--- Supplied entries Enclosed Below ---
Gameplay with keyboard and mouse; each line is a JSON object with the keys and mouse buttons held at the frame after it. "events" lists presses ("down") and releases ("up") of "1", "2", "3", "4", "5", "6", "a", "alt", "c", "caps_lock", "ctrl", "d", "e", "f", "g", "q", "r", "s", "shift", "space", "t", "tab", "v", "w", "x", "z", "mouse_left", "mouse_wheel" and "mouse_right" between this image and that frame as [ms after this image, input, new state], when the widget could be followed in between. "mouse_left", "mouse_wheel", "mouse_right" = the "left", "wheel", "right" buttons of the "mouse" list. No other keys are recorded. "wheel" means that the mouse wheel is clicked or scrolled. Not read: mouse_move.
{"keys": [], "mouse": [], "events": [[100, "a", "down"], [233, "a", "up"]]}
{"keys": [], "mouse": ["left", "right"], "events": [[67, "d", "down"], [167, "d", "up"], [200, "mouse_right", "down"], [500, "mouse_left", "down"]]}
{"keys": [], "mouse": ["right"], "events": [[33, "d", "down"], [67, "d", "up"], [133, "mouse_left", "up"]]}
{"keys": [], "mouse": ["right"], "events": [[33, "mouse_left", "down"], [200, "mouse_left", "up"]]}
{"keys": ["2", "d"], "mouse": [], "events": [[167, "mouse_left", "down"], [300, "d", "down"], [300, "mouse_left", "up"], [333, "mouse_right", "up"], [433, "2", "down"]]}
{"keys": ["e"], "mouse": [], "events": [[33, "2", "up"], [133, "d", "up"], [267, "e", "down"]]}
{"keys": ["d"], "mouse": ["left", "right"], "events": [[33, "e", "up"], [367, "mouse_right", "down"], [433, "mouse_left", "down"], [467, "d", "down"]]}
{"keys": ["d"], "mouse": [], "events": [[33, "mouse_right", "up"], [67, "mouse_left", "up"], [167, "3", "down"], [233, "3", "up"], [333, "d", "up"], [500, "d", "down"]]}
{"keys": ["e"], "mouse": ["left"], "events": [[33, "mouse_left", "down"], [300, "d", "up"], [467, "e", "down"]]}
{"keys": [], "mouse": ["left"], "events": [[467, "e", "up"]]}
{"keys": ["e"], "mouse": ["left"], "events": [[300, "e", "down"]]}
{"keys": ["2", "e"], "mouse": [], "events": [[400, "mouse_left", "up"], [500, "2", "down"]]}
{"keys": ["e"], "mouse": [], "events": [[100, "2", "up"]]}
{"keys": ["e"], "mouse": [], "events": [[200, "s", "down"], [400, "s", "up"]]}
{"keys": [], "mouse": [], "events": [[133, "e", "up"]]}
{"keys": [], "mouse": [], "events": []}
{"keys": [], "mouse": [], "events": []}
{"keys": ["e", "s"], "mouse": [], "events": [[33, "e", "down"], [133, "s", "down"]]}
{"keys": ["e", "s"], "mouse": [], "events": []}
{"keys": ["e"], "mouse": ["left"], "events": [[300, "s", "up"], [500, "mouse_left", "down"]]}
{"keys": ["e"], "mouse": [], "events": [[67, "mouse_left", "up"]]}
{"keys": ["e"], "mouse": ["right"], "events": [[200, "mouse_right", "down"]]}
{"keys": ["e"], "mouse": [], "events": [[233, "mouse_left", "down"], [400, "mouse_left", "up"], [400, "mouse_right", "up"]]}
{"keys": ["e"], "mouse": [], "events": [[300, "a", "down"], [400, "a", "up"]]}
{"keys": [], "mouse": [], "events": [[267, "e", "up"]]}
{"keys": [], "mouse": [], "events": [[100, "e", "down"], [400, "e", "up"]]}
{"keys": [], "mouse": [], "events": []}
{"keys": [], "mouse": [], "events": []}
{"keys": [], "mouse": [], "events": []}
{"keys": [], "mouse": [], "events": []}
--- End of Enclosed Supplied entries ---
◆ **What the task asks**: With nothing left out, print the data above exactly.

◆ **Written reply**:
Gameplay with keyboard and mouse; each line is a JSON object with the keys and mouse buttons held at the frame after it. "events" lists presses ("down") and releases ("up") of "1", "2", "3", "4", "5", "6", "a", "alt", "c", "caps_lock", "ctrl", "d", "e", "f", "g", "q", "r", "s", "shift", "space", "t", "tab", "v", "w", "x", "z", "mouse_left", "mouse_wheel" and "mouse_right" between this image and that frame as [ms after this image, input, new state], when the widget could be followed in between. "mouse_left", "mouse_wheel", "mouse_right" = the "left", "wheel", "right" buttons of the "mouse" list. No other keys are recorded. "wheel" means that the mouse wheel is clicked or scrolled. Not read: mouse_move.
{"keys": [], "mouse": [], "events": [[100, "a", "down"], [233, "a", "up"]]}
{"keys": [], "mouse": ["left", "right"], "events": [[67, "d", "down"], [167, "d", "up"], [200, "mouse_right", "down"], [500, "mouse_left", "down"]]}
{"keys": [], "mouse": ["right"], "events": [[33, "d", "down"], [67, "d", "up"], [133, "mouse_left", "up"]]}
{"keys": [], "mouse": ["right"], "events": [[33, "mouse_left", "down"], [200, "mouse_left", "up"]]}
{"keys": ["2", "d"], "mouse": [], "events": [[167, "mouse_left", "down"], [300, "d", "down"], [300, "mouse_left", "up"], [333, "mouse_right", "up"], [433, "2", "down"]]}
{"keys": ["e"], "mouse": [], "events": [[33, "2", "up"], [133, "d", "up"], [267, "e", "down"]]}
{"keys": ["d"], "mouse": ["left", "right"], "events": [[33, "e", "up"], [367, "mouse_right", "down"], [433, "mouse_left", "down"], [467, "d", "down"]]}
{"keys": ["d"], "mouse": [], "events": [[33, "mouse_right", "up"], [67, "mouse_left", "up"], [167, "3", "down"], [233, "3", "up"], [333, "d", "up"], [500, "d", "down"]]}
{"keys": ["e"], "mouse": ["left"], "events": [[33, "mouse_left", "down"], [300, "d", "up"], [467, "e", "down"]]}
{"keys": [], "mouse": ["left"], "events": [[467, "e", "up"]]}
{"keys": ["e"], "mouse": ["left"], "events": [[300, "e", "down"]]}
{"keys": ["2", "e"], "mouse": [], "events": [[400, "mouse_left", "up"], [500, "2", "down"]]}
{"keys": ["e"], "mouse": [], "events": [[100, "2", "up"]]}
{"keys": ["e"], "mouse": [], "events": [[200, "s", "down"], [400, "s", "up"]]}
{"keys": [], "mouse": [], "events": [[133, "e", "up"]]}
{"keys": [], "mouse": [], "events": []}
{"keys": [], "mouse": [], "events": []}
{"keys": ["e", "s"], "mouse": [], "events": [[33, "e", "down"], [133, "s", "down"]]}
{"keys": ["e", "s"], "mouse": [], "events": []}
{"keys": ["e"], "mouse": ["left"], "events": [[300, "s", "up"], [500, "mouse_left", "down"]]}
{"keys": ["e"], "mouse": [], "events": [[67, "mouse_left", "up"]]}
{"keys": ["e"], "mouse": ["right"], "events": [[200, "mouse_right", "down"]]}
{"keys": ["e"], "mouse": [], "events": [[233, "mouse_left", "down"], [400, "mouse_left", "up"], [400, "mouse_right", "up"]]}
{"keys": ["e"], "mouse": [], "events": [[300, "a", "down"], [400, "a", "up"]]}
{"keys": [], "mouse": [], "events": [[267, "e", "up"]]}
{"keys": [], "mouse": [], "events": [[100, "e", "down"], [400, "e", "up"]]}
{"keys": [], "mouse": [], "events": []}
{"keys": [], "mouse": [], "events": []}
{"keys": [], "mouse": [], "events": []}
{"keys": [], "mouse": [], "events": []}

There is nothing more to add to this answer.